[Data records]
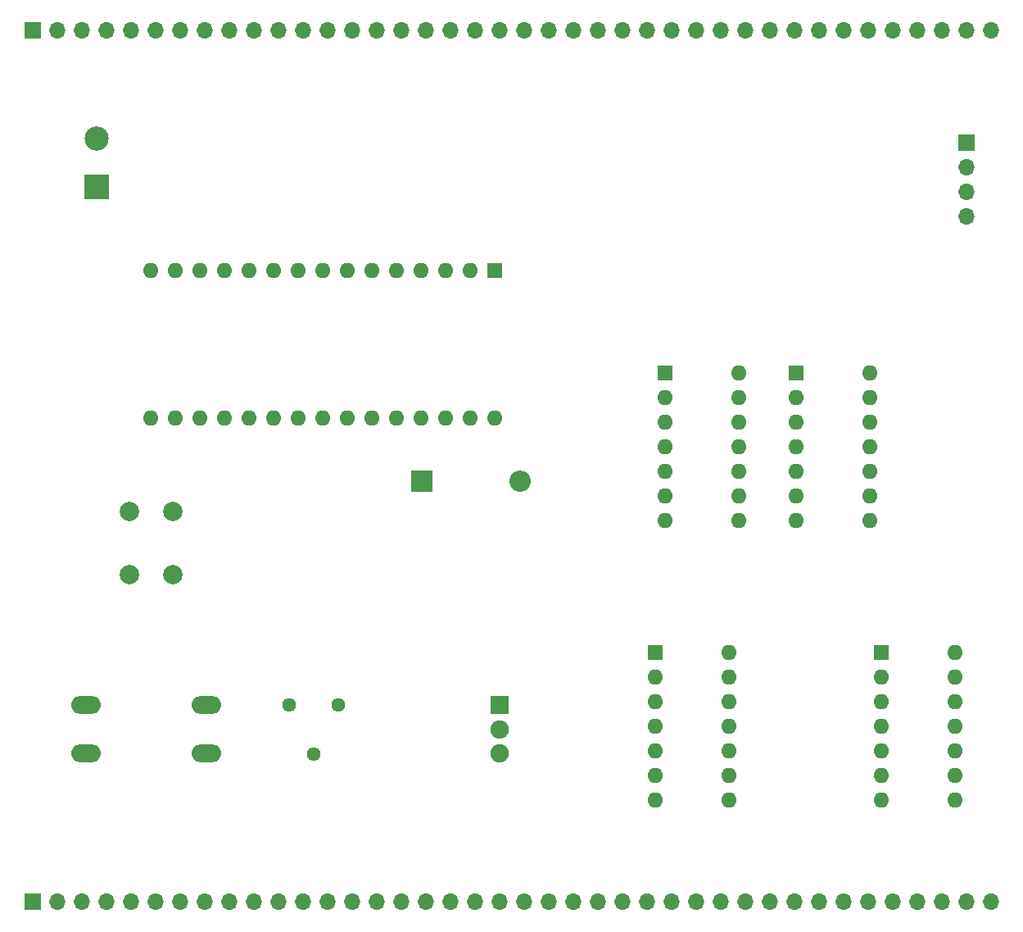
<source format=gbs>
G04 #@! TF.GenerationSoftware,KiCad,Pcbnew,(5.1.9)-1*
G04 #@! TF.CreationDate,2021-10-24T10:29:25-04:00*
G04 #@! TF.ProjectId,loader,6c6f6164-6572-42e6-9b69-6361645f7063,2.0*
G04 #@! TF.SameCoordinates,Original*
G04 #@! TF.FileFunction,Soldermask,Bot*
G04 #@! TF.FilePolarity,Negative*
%FSLAX46Y46*%
G04 Gerber Fmt 4.6, Leading zero omitted, Abs format (unit mm)*
G04 Created by KiCad (PCBNEW (5.1.9)-1) date 2021-10-24 10:29:25*
%MOMM*%
%LPD*%
G01*
G04 APERTURE LIST*
%ADD10O,3.048000X1.850000*%
%ADD11C,2.500000*%
%ADD12R,2.500000X2.500000*%
%ADD13O,1.700000X1.700000*%
%ADD14R,1.700000X1.700000*%
%ADD15O,1.600000X1.600000*%
%ADD16R,1.600000X1.600000*%
%ADD17O,2.200000X2.200000*%
%ADD18R,2.200000X2.200000*%
%ADD19C,1.440000*%
%ADD20C,2.000000*%
%ADD21C,1.900000*%
%ADD22R,1.900000X1.900000*%
G04 APERTURE END LIST*
D10*
X91900000Y-120700000D03*
X91900000Y-115700000D03*
X104400000Y-120700000D03*
X104400000Y-115700000D03*
D11*
X93000000Y-57200000D03*
D12*
X93000000Y-62200000D03*
D13*
X182900000Y-65220000D03*
X182900000Y-62680000D03*
X182900000Y-60140000D03*
D14*
X182900000Y-57600000D03*
D15*
X98640000Y-86040000D03*
X98640000Y-70800000D03*
X134200000Y-86040000D03*
X101180000Y-70800000D03*
X131660000Y-86040000D03*
X103720000Y-70800000D03*
X129120000Y-86040000D03*
X106260000Y-70800000D03*
X126580000Y-86040000D03*
X108800000Y-70800000D03*
X124040000Y-86040000D03*
X111340000Y-70800000D03*
X121500000Y-86040000D03*
X113880000Y-70800000D03*
X118960000Y-86040000D03*
X116420000Y-70800000D03*
X116420000Y-86040000D03*
X118960000Y-70800000D03*
X113880000Y-86040000D03*
X121500000Y-70800000D03*
X111340000Y-86040000D03*
X124040000Y-70800000D03*
X108800000Y-86040000D03*
X126580000Y-70800000D03*
X106260000Y-86040000D03*
X129120000Y-70800000D03*
X103720000Y-86040000D03*
X131660000Y-70800000D03*
X101180000Y-86040000D03*
D16*
X134200000Y-70800000D03*
D17*
X136760000Y-92600000D03*
D18*
X126600000Y-92600000D03*
D19*
X112900000Y-115700000D03*
X115440000Y-120780000D03*
X117980000Y-115700000D03*
D20*
X96400000Y-95700000D03*
X100900000Y-95700000D03*
X96400000Y-102200000D03*
X100900000Y-102200000D03*
D21*
X134700000Y-120700000D03*
X134700000Y-118200000D03*
D22*
X134700000Y-115700000D03*
D15*
X181720000Y-110300000D03*
X174100000Y-125540000D03*
X181720000Y-112840000D03*
X174100000Y-123000000D03*
X181720000Y-115380000D03*
X174100000Y-120460000D03*
X181720000Y-117920000D03*
X174100000Y-117920000D03*
X181720000Y-120460000D03*
X174100000Y-115380000D03*
X181720000Y-123000000D03*
X174100000Y-112840000D03*
X181720000Y-125540000D03*
D16*
X174100000Y-110300000D03*
D15*
X158420000Y-110300000D03*
X150800000Y-125540000D03*
X158420000Y-112840000D03*
X150800000Y-123000000D03*
X158420000Y-115380000D03*
X150800000Y-120460000D03*
X158420000Y-117920000D03*
X150800000Y-117920000D03*
X158420000Y-120460000D03*
X150800000Y-115380000D03*
X158420000Y-123000000D03*
X150800000Y-112840000D03*
X158420000Y-125540000D03*
D16*
X150800000Y-110300000D03*
D15*
X159420000Y-81400000D03*
X151800000Y-96640000D03*
X159420000Y-83940000D03*
X151800000Y-94100000D03*
X159420000Y-86480000D03*
X151800000Y-91560000D03*
X159420000Y-89020000D03*
X151800000Y-89020000D03*
X159420000Y-91560000D03*
X151800000Y-86480000D03*
X159420000Y-94100000D03*
X151800000Y-83940000D03*
X159420000Y-96640000D03*
D16*
X151800000Y-81400000D03*
D15*
X172920000Y-81400000D03*
X165300000Y-96640000D03*
X172920000Y-83940000D03*
X165300000Y-94100000D03*
X172920000Y-86480000D03*
X165300000Y-91560000D03*
X172920000Y-89020000D03*
X165300000Y-89020000D03*
X172920000Y-91560000D03*
X165300000Y-86480000D03*
X172920000Y-94100000D03*
X165300000Y-83940000D03*
X172920000Y-96640000D03*
D16*
X165300000Y-81400000D03*
D13*
X185460000Y-136000000D03*
X182920000Y-136000000D03*
X180380000Y-136000000D03*
X177840000Y-136000000D03*
X175300000Y-136000000D03*
X172760000Y-136000000D03*
X170220000Y-136000000D03*
X167680000Y-136000000D03*
X165140000Y-136000000D03*
X162600000Y-136000000D03*
X160060000Y-136000000D03*
X157520000Y-136000000D03*
X154980000Y-136000000D03*
X152440000Y-136000000D03*
X149900000Y-136000000D03*
X147360000Y-136000000D03*
X144820000Y-136000000D03*
X142280000Y-136000000D03*
X139740000Y-136000000D03*
X137200000Y-136000000D03*
X134660000Y-136000000D03*
X132120000Y-136000000D03*
X129580000Y-136000000D03*
X127040000Y-136000000D03*
X124500000Y-136000000D03*
X121960000Y-136000000D03*
X119420000Y-136000000D03*
X116880000Y-136000000D03*
X114340000Y-136000000D03*
X111800000Y-136000000D03*
X109260000Y-136000000D03*
X106720000Y-136000000D03*
X104180000Y-136000000D03*
X101640000Y-136000000D03*
X99100000Y-136000000D03*
X96560000Y-136000000D03*
X94020000Y-136000000D03*
X91480000Y-136000000D03*
X88940000Y-136000000D03*
D14*
X86400000Y-136000000D03*
D13*
X185460000Y-46000000D03*
X182920000Y-46000000D03*
X180380000Y-46000000D03*
X177840000Y-46000000D03*
X175300000Y-46000000D03*
X172760000Y-46000000D03*
X170220000Y-46000000D03*
X167680000Y-46000000D03*
X165140000Y-46000000D03*
X162600000Y-46000000D03*
X160060000Y-46000000D03*
X157520000Y-46000000D03*
X154980000Y-46000000D03*
X152440000Y-46000000D03*
X149900000Y-46000000D03*
X147360000Y-46000000D03*
X144820000Y-46000000D03*
X142280000Y-46000000D03*
X139740000Y-46000000D03*
X137200000Y-46000000D03*
X134660000Y-46000000D03*
X132120000Y-46000000D03*
X129580000Y-46000000D03*
X127040000Y-46000000D03*
X124500000Y-46000000D03*
X121960000Y-46000000D03*
X119420000Y-46000000D03*
X116880000Y-46000000D03*
X114340000Y-46000000D03*
X111800000Y-46000000D03*
X109260000Y-46000000D03*
X106720000Y-46000000D03*
X104180000Y-46000000D03*
X101640000Y-46000000D03*
X99100000Y-46000000D03*
X96560000Y-46000000D03*
X94020000Y-46000000D03*
X91480000Y-46000000D03*
X88940000Y-46000000D03*
D14*
X86400000Y-46000000D03*
M02*

</source>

» **PROBLEM DETAILS**
Output the entries exactly and keep every picture out of them.

» **RESULT OF THE EXERCISE**
<source format=gbs>
G04 #@! TF.GenerationSoftware,KiCad,Pcbnew,(5.1.9)-1*
G04 #@! TF.CreationDate,2021-10-24T10:29:25-04:00*
G04 #@! TF.ProjectId,loader,6c6f6164-6572-42e6-9b69-6361645f7063,2.0*
G04 #@! TF.SameCoordinates,Original*
G04 #@! TF.FileFunction,Soldermask,Bot*
G04 #@! TF.FilePolarity,Negative*
%FSLAX46Y46*%
G04 Gerber Fmt 4.6, Leading zero omitted, Abs format (unit mm)*
G04 Created by KiCad (PCBNEW (5.1.9)-1) date 2021-10-24 10:29:25*
%MOMM*%
%LPD*%
G01*
G04 APERTURE LIST*
%ADD10O,3.048000X1.850000*%
%ADD11C,2.500000*%
%ADD12R,2.500000X2.500000*%
%ADD13O,1.700000X1.700000*%
%ADD14R,1.700000X1.700000*%
%ADD15O,1.600000X1.600000*%
%ADD16R,1.600000X1.600000*%
%ADD17O,2.200000X2.200000*%
%ADD18R,2.200000X2.200000*%
%ADD19C,1.440000*%
%ADD20C,2.000000*%
%ADD21C,1.900000*%
%ADD22R,1.900000X1.900000*%
G04 APERTURE END LIST*
D10*
X91900000Y-120700000D03*
X91900000Y-115700000D03*
X104400000Y-120700000D03*
X104400000Y-115700000D03*
D11*
X93000000Y-57200000D03*
D12*
X93000000Y-62200000D03*
D13*
X182900000Y-65220000D03*
X182900000Y-62680000D03*
X182900000Y-60140000D03*
D14*
X182900000Y-57600000D03*
D15*
X98640000Y-86040000D03*
X98640000Y-70800000D03*
X134200000Y-86040000D03*
X101180000Y-70800000D03*
X131660000Y-86040000D03*
X103720000Y-70800000D03*
X129120000Y-86040000D03*
X106260000Y-70800000D03*
X126580000Y-86040000D03*
X108800000Y-70800000D03*
X124040000Y-86040000D03*
X111340000Y-70800000D03*
X121500000Y-86040000D03*
X113880000Y-70800000D03*
X118960000Y-86040000D03*
X116420000Y-70800000D03*
X116420000Y-86040000D03*
X118960000Y-70800000D03*
X113880000Y-86040000D03*
X121500000Y-70800000D03*
X111340000Y-86040000D03*
X124040000Y-70800000D03*
X108800000Y-86040000D03*
X126580000Y-70800000D03*
X106260000Y-86040000D03*
X129120000Y-70800000D03*
X103720000Y-86040000D03*
X131660000Y-70800000D03*
X101180000Y-86040000D03*
D16*
X134200000Y-70800000D03*
D17*
X136760000Y-92600000D03*
D18*
X126600000Y-92600000D03*
D19*
X112900000Y-115700000D03*
X115440000Y-120780000D03*
X117980000Y-115700000D03*
D20*
X96400000Y-95700000D03*
X100900000Y-95700000D03*
X96400000Y-102200000D03*
X100900000Y-102200000D03*
D21*
X134700000Y-120700000D03*
X134700000Y-118200000D03*
D22*
X134700000Y-115700000D03*
D15*
X181720000Y-110300000D03*
X174100000Y-125540000D03*
X181720000Y-112840000D03*
X174100000Y-123000000D03*
X181720000Y-115380000D03*
X174100000Y-120460000D03*
X181720000Y-117920000D03*
X174100000Y-117920000D03*
X181720000Y-120460000D03*
X174100000Y-115380000D03*
X181720000Y-123000000D03*
X174100000Y-112840000D03*
X181720000Y-125540000D03*
D16*
X174100000Y-110300000D03*
D15*
X158420000Y-110300000D03*
X150800000Y-125540000D03*
X158420000Y-112840000D03*
X150800000Y-123000000D03*
X158420000Y-115380000D03*
X150800000Y-120460000D03*
X158420000Y-117920000D03*
X150800000Y-117920000D03*
X158420000Y-120460000D03*
X150800000Y-115380000D03*
X158420000Y-123000000D03*
X150800000Y-112840000D03*
X158420000Y-125540000D03*
D16*
X150800000Y-110300000D03*
D15*
X159420000Y-81400000D03*
X151800000Y-96640000D03*
X159420000Y-83940000D03*
X151800000Y-94100000D03*
X159420000Y-86480000D03*
X151800000Y-91560000D03*
X159420000Y-89020000D03*
X151800000Y-89020000D03*
X159420000Y-91560000D03*
X151800000Y-86480000D03*
X159420000Y-94100000D03*
X151800000Y-83940000D03*
X159420000Y-96640000D03*
D16*
X151800000Y-81400000D03*
D15*
X172920000Y-81400000D03*
X165300000Y-96640000D03*
X172920000Y-83940000D03*
X165300000Y-94100000D03*
X172920000Y-86480000D03*
X165300000Y-91560000D03*
X172920000Y-89020000D03*
X165300000Y-89020000D03*
X172920000Y-91560000D03*
X165300000Y-86480000D03*
X172920000Y-94100000D03*
X165300000Y-83940000D03*
X172920000Y-96640000D03*
D16*
X165300000Y-81400000D03*
D13*
X185460000Y-136000000D03*
X182920000Y-136000000D03*
X180380000Y-136000000D03*
X177840000Y-136000000D03*
X175300000Y-136000000D03*
X172760000Y-136000000D03*
X170220000Y-136000000D03*
X167680000Y-136000000D03*
X165140000Y-136000000D03*
X162600000Y-136000000D03*
X160060000Y-136000000D03*
X157520000Y-136000000D03*
X154980000Y-136000000D03*
X152440000Y-136000000D03*
X149900000Y-136000000D03*
X147360000Y-136000000D03*
X144820000Y-136000000D03*
X142280000Y-136000000D03*
X139740000Y-136000000D03*
X137200000Y-136000000D03*
X134660000Y-136000000D03*
X132120000Y-136000000D03*
X129580000Y-136000000D03*
X127040000Y-136000000D03*
X124500000Y-136000000D03*
X121960000Y-136000000D03*
X119420000Y-136000000D03*
X116880000Y-136000000D03*
X114340000Y-136000000D03*
X111800000Y-136000000D03*
X109260000Y-136000000D03*
X106720000Y-136000000D03*
X104180000Y-136000000D03*
X101640000Y-136000000D03*
X99100000Y-136000000D03*
X96560000Y-136000000D03*
X94020000Y-136000000D03*
X91480000Y-136000000D03*
X88940000Y-136000000D03*
D14*
X86400000Y-136000000D03*
D13*
X185460000Y-46000000D03*
X182920000Y-46000000D03*
X180380000Y-46000000D03*
X177840000Y-46000000D03*
X175300000Y-46000000D03*
X172760000Y-46000000D03*
X170220000Y-46000000D03*
X167680000Y-46000000D03*
X165140000Y-46000000D03*
X162600000Y-46000000D03*
X160060000Y-46000000D03*
X157520000Y-46000000D03*
X154980000Y-46000000D03*
X152440000Y-46000000D03*
X149900000Y-46000000D03*
X147360000Y-46000000D03*
X144820000Y-46000000D03*
X142280000Y-46000000D03*
X139740000Y-46000000D03*
X137200000Y-46000000D03*
X134660000Y-46000000D03*
X132120000Y-46000000D03*
X129580000Y-46000000D03*
X127040000Y-46000000D03*
X124500000Y-46000000D03*
X121960000Y-46000000D03*
X119420000Y-46000000D03*
X116880000Y-46000000D03*
X114340000Y-46000000D03*
X111800000Y-46000000D03*
X109260000Y-46000000D03*
X106720000Y-46000000D03*
X104180000Y-46000000D03*
X101640000Y-46000000D03*
X99100000Y-46000000D03*
X96560000Y-46000000D03*
X94020000Y-46000000D03*
X91480000Y-46000000D03*
X88940000Y-46000000D03*
D14*
X86400000Y-46000000D03*
M02*

</source>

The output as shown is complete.